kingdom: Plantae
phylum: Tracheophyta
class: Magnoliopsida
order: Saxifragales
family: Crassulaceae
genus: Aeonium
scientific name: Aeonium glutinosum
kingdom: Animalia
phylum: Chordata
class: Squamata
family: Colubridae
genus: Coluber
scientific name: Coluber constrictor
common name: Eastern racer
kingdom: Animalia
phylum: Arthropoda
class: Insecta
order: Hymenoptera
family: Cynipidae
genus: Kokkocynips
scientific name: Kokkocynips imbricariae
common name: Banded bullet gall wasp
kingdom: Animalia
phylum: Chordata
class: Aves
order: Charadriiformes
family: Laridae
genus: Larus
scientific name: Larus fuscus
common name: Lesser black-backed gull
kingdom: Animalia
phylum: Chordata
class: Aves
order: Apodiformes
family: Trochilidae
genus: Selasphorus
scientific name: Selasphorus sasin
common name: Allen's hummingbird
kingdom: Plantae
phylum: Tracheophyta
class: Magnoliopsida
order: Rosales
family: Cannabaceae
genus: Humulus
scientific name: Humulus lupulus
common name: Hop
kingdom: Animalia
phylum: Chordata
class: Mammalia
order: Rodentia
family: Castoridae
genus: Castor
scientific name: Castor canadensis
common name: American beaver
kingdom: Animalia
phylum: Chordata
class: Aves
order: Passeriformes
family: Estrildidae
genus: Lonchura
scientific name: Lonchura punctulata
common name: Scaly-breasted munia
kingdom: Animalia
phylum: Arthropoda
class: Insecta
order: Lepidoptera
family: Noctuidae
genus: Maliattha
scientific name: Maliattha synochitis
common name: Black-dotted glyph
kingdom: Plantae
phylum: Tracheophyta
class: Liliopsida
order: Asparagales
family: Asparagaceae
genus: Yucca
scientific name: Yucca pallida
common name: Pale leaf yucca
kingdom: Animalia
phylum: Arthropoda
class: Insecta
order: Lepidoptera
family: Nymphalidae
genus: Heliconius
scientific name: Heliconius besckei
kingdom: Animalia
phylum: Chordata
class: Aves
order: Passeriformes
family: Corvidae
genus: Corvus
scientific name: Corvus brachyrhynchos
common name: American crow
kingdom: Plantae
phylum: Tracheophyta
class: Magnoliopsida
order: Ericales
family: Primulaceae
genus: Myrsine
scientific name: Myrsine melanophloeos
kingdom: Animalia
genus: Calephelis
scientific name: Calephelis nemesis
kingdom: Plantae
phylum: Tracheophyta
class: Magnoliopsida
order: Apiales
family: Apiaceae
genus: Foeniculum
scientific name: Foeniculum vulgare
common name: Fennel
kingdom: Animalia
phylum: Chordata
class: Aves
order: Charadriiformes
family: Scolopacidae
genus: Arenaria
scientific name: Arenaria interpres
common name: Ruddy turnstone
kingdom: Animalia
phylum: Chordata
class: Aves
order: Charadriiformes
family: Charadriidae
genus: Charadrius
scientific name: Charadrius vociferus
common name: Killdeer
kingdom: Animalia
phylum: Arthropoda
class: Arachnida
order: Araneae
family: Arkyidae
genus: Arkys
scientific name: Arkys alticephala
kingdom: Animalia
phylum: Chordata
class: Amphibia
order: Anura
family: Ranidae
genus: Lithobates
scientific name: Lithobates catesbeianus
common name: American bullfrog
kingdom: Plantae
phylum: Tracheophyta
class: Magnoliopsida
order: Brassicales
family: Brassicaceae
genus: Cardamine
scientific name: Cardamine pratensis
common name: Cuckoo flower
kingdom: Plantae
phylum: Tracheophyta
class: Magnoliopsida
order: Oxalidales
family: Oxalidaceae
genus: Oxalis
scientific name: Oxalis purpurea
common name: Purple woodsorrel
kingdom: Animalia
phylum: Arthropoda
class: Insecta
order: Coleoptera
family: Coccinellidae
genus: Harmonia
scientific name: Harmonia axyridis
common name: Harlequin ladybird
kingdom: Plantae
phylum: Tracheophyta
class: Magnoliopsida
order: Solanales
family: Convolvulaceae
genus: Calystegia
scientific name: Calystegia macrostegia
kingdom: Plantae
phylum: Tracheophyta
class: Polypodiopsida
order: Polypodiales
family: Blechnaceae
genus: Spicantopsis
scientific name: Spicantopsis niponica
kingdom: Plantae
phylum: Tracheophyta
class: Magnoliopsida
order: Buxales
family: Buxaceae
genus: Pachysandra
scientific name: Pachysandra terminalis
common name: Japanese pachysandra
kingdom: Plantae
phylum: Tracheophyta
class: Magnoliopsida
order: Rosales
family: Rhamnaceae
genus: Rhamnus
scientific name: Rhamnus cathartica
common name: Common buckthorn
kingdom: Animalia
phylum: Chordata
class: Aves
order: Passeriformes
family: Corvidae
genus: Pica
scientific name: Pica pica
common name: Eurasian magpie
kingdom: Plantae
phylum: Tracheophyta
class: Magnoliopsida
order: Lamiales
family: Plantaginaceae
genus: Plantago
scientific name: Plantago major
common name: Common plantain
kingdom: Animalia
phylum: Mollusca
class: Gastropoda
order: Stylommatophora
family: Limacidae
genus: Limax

Directions
Please rewrite the entries from the line with "scientific name: Pachysandra terminalis" to the line with "scientific name: Pica pica", both included, as a numbered list, leaving out any blank lines.

In response
1. scientific name: Pachysandra terminalis
2. common name: Japanese pachysandra
3. kingdom: Plantae
4. phylum: Tracheophyta
5. class: Magnoliopsida
6. order: Rosales
7. family: Rhamnaceae
8. genus: Rhamnus
9. scientific name: Rhamnus cathartica
10. common name: Common buckthorn
11. kingdom: Animalia
12. phylum: Chordata
13. class: Aves
14. order: Passeriformes
15. family: Corvidae
16. genus: Pica
17. scientific name: Pica pica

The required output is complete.